Pour aller plus loin, nous vous invitons à consulter sur le site de la Société française d'endocrinologie (SFE)un article de la revue Médecine Clinique endocrinologie & diabète (n° 56, jan-fév. 2012, pp.25-28) qui recense les différents traitements de lutte contre la douleur neuropathique : les anti-dépresseurs, les anti-épileptiques, le clonazépam, les opioïdes.
www.sfendocrino.org/_images/mediatheque/articles/pdf/CEEDMM/JNDES2012/jndes%20hartemann%20f.pdf

En complément, sur le site de la Faculté de médecine Pierre et Marie Curie (Paris) vous pouvez lire le chapitre « Traitement de la douleur des neuropathies diabétiques douloureuses » de l’article sur les Conséquences du diabète et plus spécifiquement la neuropathie diabétique :
« 1. Equilibration aussi bonne que possible du diabète, au besoin par insulinothérapie dans le mesure où l’hyperglycémie majore la perception douloureuse.
   2. Utilisation d’antalgiques simples (Paracétamol, acide salicylique, anti-inflammatoires non stéroïdiens).
   3. Utilisation d’antidépresseurs tricycliques en commençant par une posologie de 10 à 25 mg par jour en une prise vespérale avec augmentation progressive des doses de 10 à 25 mg une à deux fois par semaine.
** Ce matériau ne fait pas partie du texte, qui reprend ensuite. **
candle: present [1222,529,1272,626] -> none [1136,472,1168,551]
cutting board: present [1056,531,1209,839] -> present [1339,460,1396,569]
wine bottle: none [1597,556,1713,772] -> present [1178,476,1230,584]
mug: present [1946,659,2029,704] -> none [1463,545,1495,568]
La dose d’entretien efficace est habituellement de 50 à 100 mg par jour et la dose utile est à poursuivre pendant au moins 3 semaines avant de conclure à une inefficacité du traitement. L’utilisation d’antidépresseurs tricycliques doit respecter les contre-indications suivantes : bloc auriculo-ventriculaire du 2ème degré, hypotension orthostatique symptomatique, adénome prostatique avec risque de rétention aiguë d’urines, glaucome à angle fermé.
4. Les antidépresseurs non tricycliques semblent efficaces dans le traitement de la douleur de la neuropathie, en particulier la Fluoxétine (PROZAC).
5. Les anti-convulsisants type TEGRETOL, DIHYDAN et surtout RIVOTRIL ou NEURONTIN, dont la posologie peut être très progressivement adaptée. Le RIVOTRIL a pour avantage de potentialiser les effets des antidépresseurs. »
www.chups.jussieu.fr/polys/diabeto/POLY.Chp.6.html

Nous vous rappelons que Questions-santé est un service de documentation en ligne sur la santé et n’est pas en mesure de porter d’avis thérapeutique. C’est pourquoi seuls votre médecin traitant et/ou votre diabétologue sont à même de vous prescrire le traitement le mieux adapté à votre maladie en tenant compte de votre état de santé général.

Nous restons bien entendu à votre disposition pour tout complément d’information.

L’Equipe de Questions-santé,
Le service de réponses en ligne de la Cité de la santé.